--- Your objective ---
Print the text lines of every row below without changing a word, and leave the pictures out of your answer.

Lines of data
************

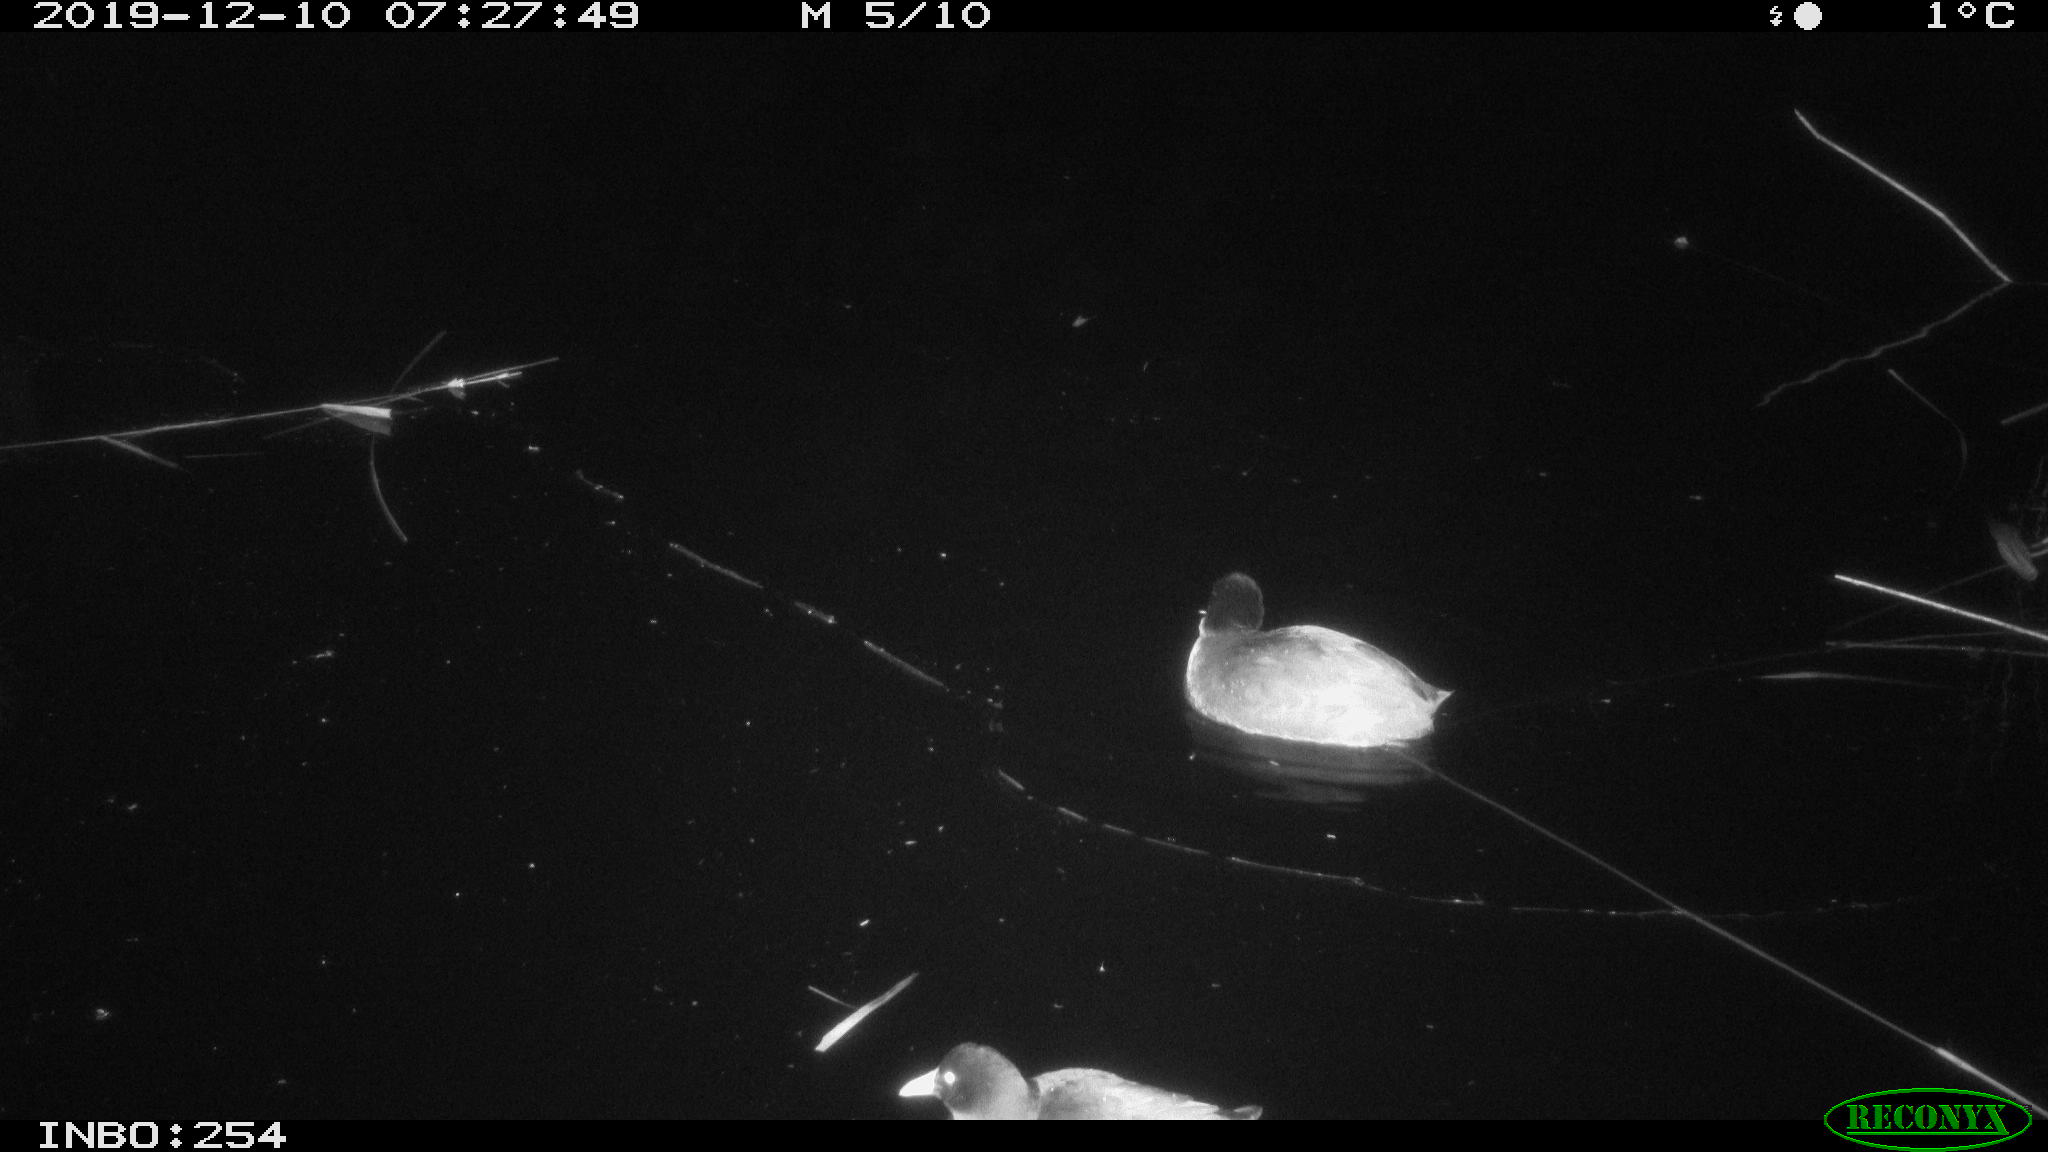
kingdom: Animalia
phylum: Chordata
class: Aves
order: Gruiformes
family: Rallidae
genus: Gallinula
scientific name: Gallinula chloropus
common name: Common moorhen
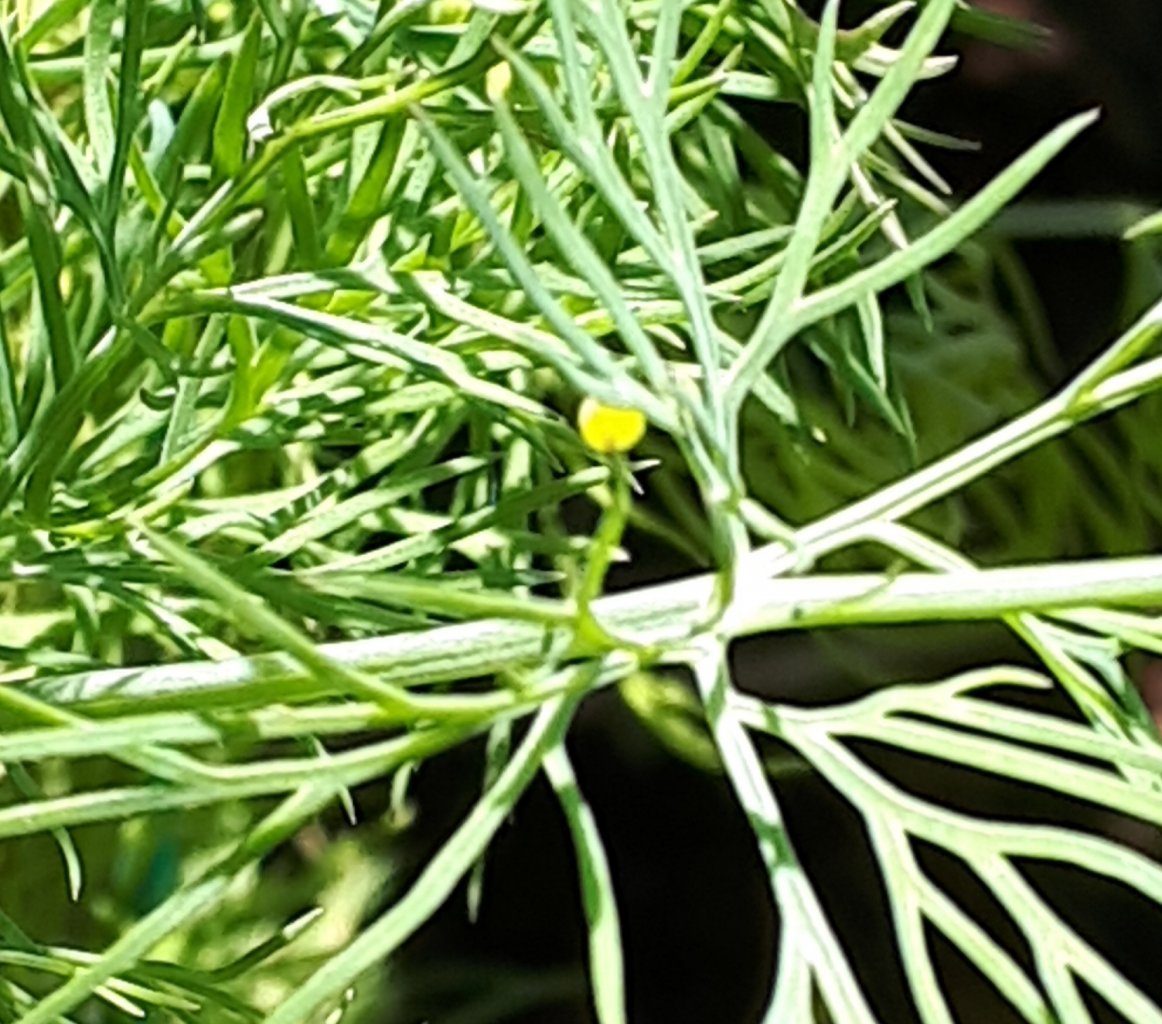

************

--- Answer for this exercise ---
kingdom: Animalia
phylum: Chordata
class: Aves
order: Gruiformes
family: Rallidae
genus: Gallinula
scientific name: Gallinula chloropus
common name: Common moorhen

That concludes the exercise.